U.S. v. Hughes(continued) Evidence found on the defendant's laptop computers was admissible pursuant to the inevitable discovery doctrine. The court declined to address the claim that the consent to search was involuntary, instead finding that there was probable cause for a search warrant and stating that “this is a classic case for application of the inevitable discovery doctrine.”
U.S. v. Reynolds---F.3d---, 2011 WL 1844220, C.A. 1 (Me.), May 17, 2011 Pertinent Facts: LEOs responded to a residence upon an individual’s request to have the defendant removed. The complainant advised LEOs that the defendant had two unloaded firearms in her possession. LEOs entered the building with the complainant’s consent and proceeded with guns drawn to the defendant’s bedroom.
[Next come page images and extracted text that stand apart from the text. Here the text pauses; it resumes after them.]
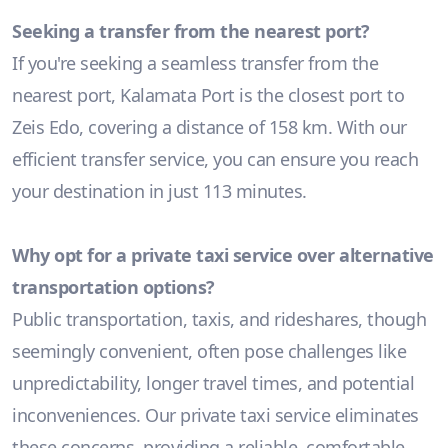
Seeking a transfer from the nearest port?
If you're seeking a seamless transfer from the
nearest port, Kalamata Port is the closest port to
Zeis Edo, covering a distance of 158 km. With our
efficient transfer service, you can ensure you reach
your destination in just 113 minutes.
Why opt for a private taxi service over alternative
transportation options?
Public transportation, taxis, and rideshares, though
seemingly convenient, often pose challenges like
unpredictability, longer travel times, and potential
inconveniences. Our private taxi service eliminates
these concerns, providing a reliable, comfortable,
U.S. v. Reynolds(continued) The LEOs knocked on the door and were told by the defendant to come in. One LEO asked the defendant if she had any guns, to which she answered “Yes” and pointed to the headboard. Two guns were then found in a compartment in the headboard.
U.S. v. Reynolds(continued) The defendant was ultimately charged with possessing two firearms after having been committed to a mental institution and possessing a firearm with an obliterated serial number. The defendant moved, inter alia, to suppress the evidence, claiming that she had not consented to the search of the headboard. Rather, she had merely affirmed the existence of the firearms. Her motion was denied.
U.S. v. Reynolds(continued) Held on Appeal: Implied Consent: “By pointing to the headboard in response to the officer’s question asking whether Reynolds had any weapons, Reynolds demonstrated that she knew the officer intended to find the firearms.”
U.S. v. Reynolds(continued) Voluntariness: “[U]pon consideration of the totality of the circumstances, there was no showing that Reynolds’ will was overborne by overtly coercive police conduct.” No evidence was presented that defendant was mentally incompetent when she gave consent to search to the officers. Mental illness is one factor of many a court must consider in evaluating the voluntariness of a statement.